We are forever grateful to our friends, Jim and Rebecca Drake, and especially to Sidney Champion V, for giving us the absolutely unforgettable experience of touring Champion Hill with them.
Rebecca B. Drake
I’ll never forget the first time I toured Champion Hill with Sid Champion. We parked at The Crossroads then proceeded to walk the sunken Old Jackson Road which eventually led to a sharp incline which peaked at "The Hill of Death.” As I stared down to the valley below I suddenly got chill bumps thinking of all the soldiers, blue and gray, who had lost their lives on this hallowed ground.
My dear friend and co-author, Margie Bearss, now deceased, expressed similar sentiments: “As Ed [Bearss] and I climbed the side of the hill, I began to feel uneasy and apprehensive. Too many men had died in the various charges on this hill. It was a solemn place of death. As I reached the top, my hair stood out from the back of my neck and my arms broke out in chill bumps. I could almost feel the menace of the Yankee charge breaking across the field.
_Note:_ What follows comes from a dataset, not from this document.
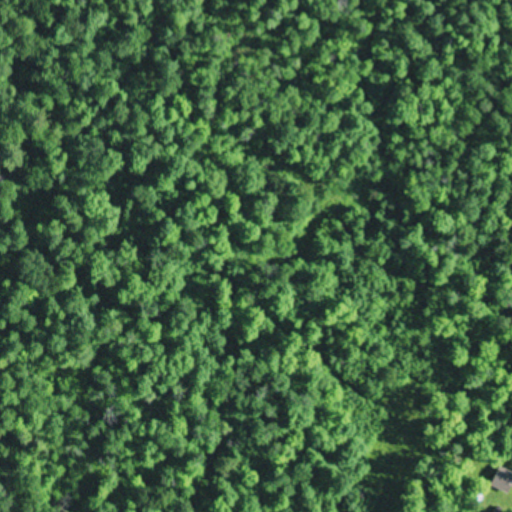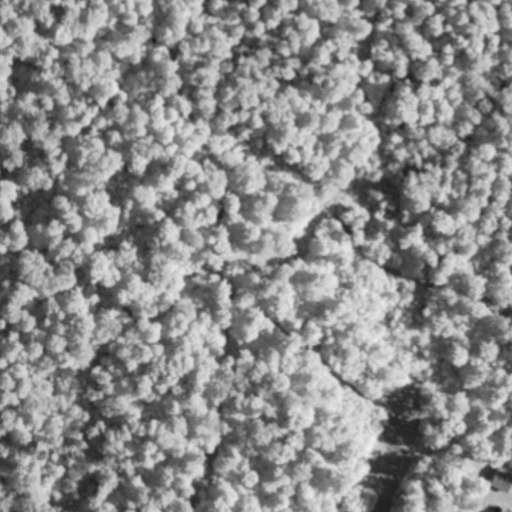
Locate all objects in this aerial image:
building: (503, 481)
I have never since felt such unease and apprehension on the hill.”
Later, as Margie and I began to write about Champion Hill, I would enjoy many excursions in the company of Sid. One particular day he showed me a large pasture down by the railroad bridge over Baker’s Creek. Sid said his grandfather, Sid Champion III, had told him that in years gone by, people gathered there to catch the train. I later discover that site was described in the Official Records as being Midway Station. On another visit, we visited other sites such as the hillside on the Old Jackson Road where Sid and Matilda’s first home stood. It was later burned by the Yankees. Daffodils continue to bloom in the spring and mark the house site as well as the overseer’s house site a short distance down the road.
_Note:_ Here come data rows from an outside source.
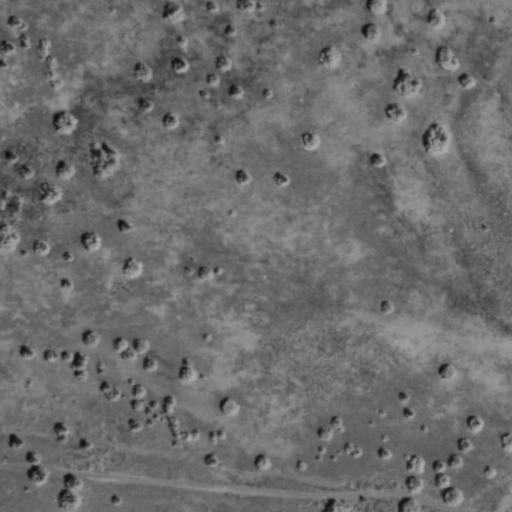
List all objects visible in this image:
road: (238, 487)
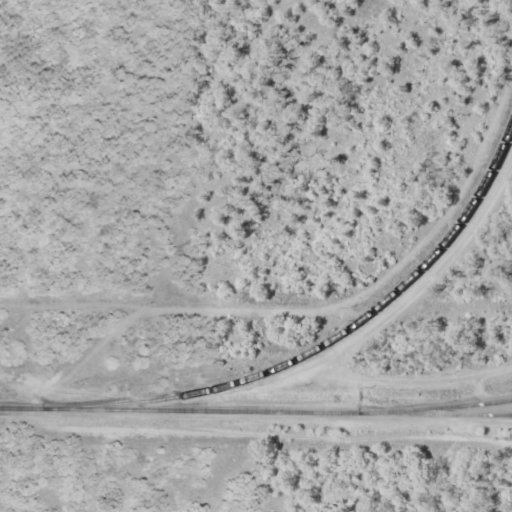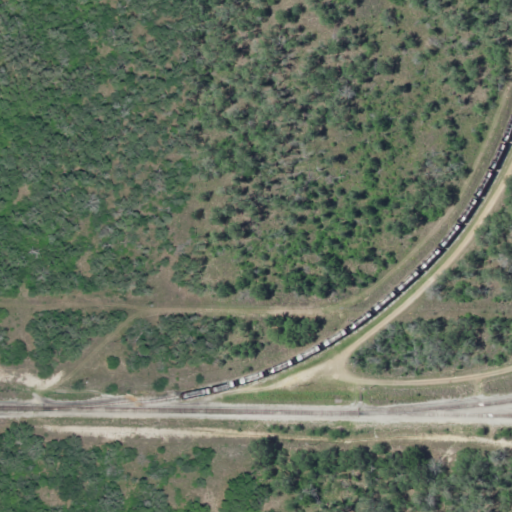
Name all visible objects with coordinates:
power plant: (256, 256)
railway: (351, 327)
railway: (321, 413)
The Champion Hill battlefield is unique because it is pristine. Little has changed since 1863 when blue met gray and, led by Pemberton and Grant engaged in one of the bloodiest battles of the campaign for Vicksburg.
During my visits with Sid, he would tell me stories of the Champion family and show me all of the sites. Not even the heat of a 100-degree day would deter us from our destination. When talking about his great-great grandmother, Matilda Champion, he would look at her photograph and lovingly and, “Yep, that’s the old gal - that’s Matilda alright.” Of his great-great grandfather Sid Champion I, Sid would comment, “I look just like him, - don’t you think?” And he did.
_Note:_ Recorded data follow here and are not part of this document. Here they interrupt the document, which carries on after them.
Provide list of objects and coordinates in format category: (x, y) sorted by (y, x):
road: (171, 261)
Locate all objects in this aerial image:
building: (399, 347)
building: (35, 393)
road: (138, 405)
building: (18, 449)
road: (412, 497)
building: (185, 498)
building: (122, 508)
As I listed to Sid’s stories which he told with a mesmerizing Southern drawl, I found myself being carried back in time and identifying with all of Champions who at one time called Champion Hill home.
and Eddie Lanham
During the fall of 2005, Felicia and I walked up the sunken Old Jackson Road to "The Hill of Death" with Sid Champion. Earlier in the year, I had researched the dead and wounded of the Georgia regiments engaged in the battle of Champion Hill. I had become familiar with each of the 179 Georgians that were killed and 375 that were wounded in this brief battle.
Walking from The Cross Roads and along the line of battle was a step back into history as we walked in the footsteps of the Georgia units of Stevenson's Division that lined Champion Hill and the Old Jackson Road. It was a eerie experience knowing that we were standing on that hallowed ground.
A Rebel flag was firmly planted on the "The Hill of Death" overlooking the peaceful landscape. The beautiful fall colors and calm provided a quiet peace to the land where the fierce battle raged. Leaves on the forest floor cover the sacred grounds where so many bled and died.
Felicia and I enjoyed our trip back into history with Sid Champion. Sid's stories of his grandfather who watched the battle from Vicksburg, wondering his plantation was under fire, while his grandmother, Matilda, was in the basement of her house clutching her babe in arms during the fight. Sid is a great story teller, a gracious host, and super guide.